About one and a half million people in Sweden live with some form of impairment. In the EU estimates vary between 65 and 80 million people. Yet we know relatively little about how different impairments impact people’s lives.
Since 2016 Vikström has been leading an interdisciplinary project, funded by the European Research Council, to examine the consequences of disabilities for the individual from 19th century Sweden until the present day.
Being chosen as a Wallenberg Scholar will enable her to delve even deeper into the topic. Among other things, she intends to study whether certain groups are more vulnerable due to factors such as gender and family situation.
“We are identifying risk factors already present when people are of working age, and the implications they have for health later on in life.”

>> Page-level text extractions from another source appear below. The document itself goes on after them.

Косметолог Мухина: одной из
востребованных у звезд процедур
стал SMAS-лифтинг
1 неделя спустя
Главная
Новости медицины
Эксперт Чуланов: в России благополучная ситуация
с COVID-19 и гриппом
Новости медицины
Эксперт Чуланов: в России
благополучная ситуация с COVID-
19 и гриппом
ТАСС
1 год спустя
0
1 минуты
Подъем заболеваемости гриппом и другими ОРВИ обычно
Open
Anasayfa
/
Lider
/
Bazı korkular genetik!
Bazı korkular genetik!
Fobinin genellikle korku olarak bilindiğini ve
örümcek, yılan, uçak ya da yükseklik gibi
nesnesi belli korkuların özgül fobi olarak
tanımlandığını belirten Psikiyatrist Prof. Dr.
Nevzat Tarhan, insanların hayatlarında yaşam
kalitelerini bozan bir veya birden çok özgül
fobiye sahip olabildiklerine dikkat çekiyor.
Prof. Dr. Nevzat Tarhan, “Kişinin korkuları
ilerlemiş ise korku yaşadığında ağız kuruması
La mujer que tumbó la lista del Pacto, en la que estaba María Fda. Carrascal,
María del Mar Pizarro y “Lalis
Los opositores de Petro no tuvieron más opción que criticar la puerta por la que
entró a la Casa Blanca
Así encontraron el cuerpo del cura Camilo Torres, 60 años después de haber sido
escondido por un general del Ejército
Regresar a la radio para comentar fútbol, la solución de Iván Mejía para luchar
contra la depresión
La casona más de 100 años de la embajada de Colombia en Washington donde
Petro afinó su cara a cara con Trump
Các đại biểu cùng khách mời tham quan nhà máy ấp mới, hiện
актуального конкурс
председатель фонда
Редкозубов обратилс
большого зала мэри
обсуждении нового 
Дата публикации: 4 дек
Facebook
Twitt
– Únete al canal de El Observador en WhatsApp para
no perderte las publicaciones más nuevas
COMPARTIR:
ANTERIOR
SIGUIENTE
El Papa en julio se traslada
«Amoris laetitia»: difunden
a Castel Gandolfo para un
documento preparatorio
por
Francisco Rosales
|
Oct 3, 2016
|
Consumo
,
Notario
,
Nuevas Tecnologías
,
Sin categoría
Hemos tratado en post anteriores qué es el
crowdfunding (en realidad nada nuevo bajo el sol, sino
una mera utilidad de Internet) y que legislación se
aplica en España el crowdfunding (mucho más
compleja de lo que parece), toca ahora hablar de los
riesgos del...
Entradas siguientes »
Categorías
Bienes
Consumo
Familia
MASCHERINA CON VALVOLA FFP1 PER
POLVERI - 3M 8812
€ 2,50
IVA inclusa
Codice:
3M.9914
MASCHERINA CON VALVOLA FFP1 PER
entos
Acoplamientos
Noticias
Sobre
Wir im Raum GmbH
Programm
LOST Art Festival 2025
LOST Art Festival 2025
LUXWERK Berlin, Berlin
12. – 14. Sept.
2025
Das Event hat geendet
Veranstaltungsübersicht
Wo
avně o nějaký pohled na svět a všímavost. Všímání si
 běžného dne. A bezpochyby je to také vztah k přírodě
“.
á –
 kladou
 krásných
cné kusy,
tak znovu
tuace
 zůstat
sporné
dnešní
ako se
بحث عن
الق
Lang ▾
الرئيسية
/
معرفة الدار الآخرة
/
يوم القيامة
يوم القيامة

The project is still in its early stages. At the end of the year Vikström and a colleague with a PhD in social work will be joined by an epidemiologist and statistician, along with a media and film researcher. They will be making quantitative comparisons over time and geography, and conducting qualitative interviews in which people describe their own lives. They will also be studying how disabilities are portrayed in popular culture.
“The long-term funding provided by the grant is something I have seldom experienced. It allows me to continue to lead my research team to acquire new knowledge about the largest minority group in the world, whose living conditions remain unknown.”
It is very quiet in the corridor outside her office at the Centre for Demographic and Ageing Research (CEDAR) at Umeå University. Almost all Vikström’s colleagues are working from home during the corona crisis.
It is too early to say whether the pandemic will impact her research. She suspects that people with disabilities will be more isolated than others during quarantine. For those who survive Covid-19, quality of life may also suffer due to impaired function of the lungs or other organs.
“The structure of society creates opportunities or hurdles. It’s up to us to decide whether everyone should be offered the same life opportunities,” Vikström says.
Finding the right path
Vikström grew up in Kisa, graduated from high school in Linköping, and moved to Umeå in the north of the country to continue her studies. She originally planned to train as an environment and public health inspector, but then opted for cultural studies. In the end she chose history, specializing in teacher training.
“All the other students on the final course were male. They talked about enrolling on the PhD program. I thought ‘if they can, then so can I’, and asked the professor how to go about it.”
She had written a master thesis on women who emigrated from Sweden to North America in the late 1800s – who they were and what happened to them. Her professor thought that the subject could be elaborated to form the basis for a doctoral thesis on gender differences in socio-geographic mobility in Sundsvall during the same period.
“Nowadays the application procedure is more organized, but back then it was more of a lottery. I was lucky to be among those chosen, and to receive a doctoral position.”
Valuable parish records
Vikström found a wealth of information in old church records. The Churches Act, passed in 1686, obliged priests to interview parishioners in their homes to ascertain their literacy and knowledge of Christianity. The results were recorded, together with their place of residence, occupation, and details of marriage, children, and death. Priests also noted down whether someone was feeble-minded or lame, as it was expressed at the time.
Vikström has benefited greatly from digitization of the Demographic Data Base, which enables researchers to make statistical analyses of people’s lives and living conditions.
“Impairments or diseases were not defined on medical grounds alone. They were also socio-culturally created in relation to what was perceived as normal, healthy or functional. Looking different or behaving differently constituted a health risk.”
Industrialization offered new opportunities, but also difficult challenges. It became harder for men with functional impairments to find work. Women with the same conditions seem to have managed better. They could be taken on as a maid or marry and be provided for.
Vikström mentions the example of Ingrid Kajsa, born in 1820, daughter to a farmer in the parish of Njurunda. When the girl was 12 the priest entered in the record of the home interview that she was deaf. Yet she was later employed as a maid, married a smallholder, had three children, and died at the age of 57.
“Her life path didn’t differ much from the lives of other farmer’s daughters,” Vikström points out.
According to the church records, Jonas, born the son of a smallholder in Sundsvall in 1812, was a “cripple”, i.e. physically impaired. There are no entries on his occupation. When he died, at the age of 33, he was living alone, childless.
“If Ingrid Kajsa had lived today, she might have been given a cochlear implant, and have had more jobs to choose between. Jonas could have worked using a computer, and found a partner online,” Vikström comments.
People with disabilities still find it difficult to find a partner. In a very recent study, Vikström shows that they have 60 percent less chance of experiencing partnership than do other adults. The study is based on demographic data from the 1800s up to the present day.
“Regardless of timeframe and welfare system, a disability severely reduces the likelihood of a romantic relationship. It’s hardest for people with cognitive impairment.”
Impacts many people
Vikström thinks her mother’s rheumatism and impaired mobility may have played a part in her choice of research field.
“The whole family is affected if one of its number is not healthy. Impairments are capricious, and can affect anyone, perhaps as the result of an accident.”
The social isolation potentially resulting from an impairment can shorten lives.
“It costs society more than it does to offer effective support at an early stage.”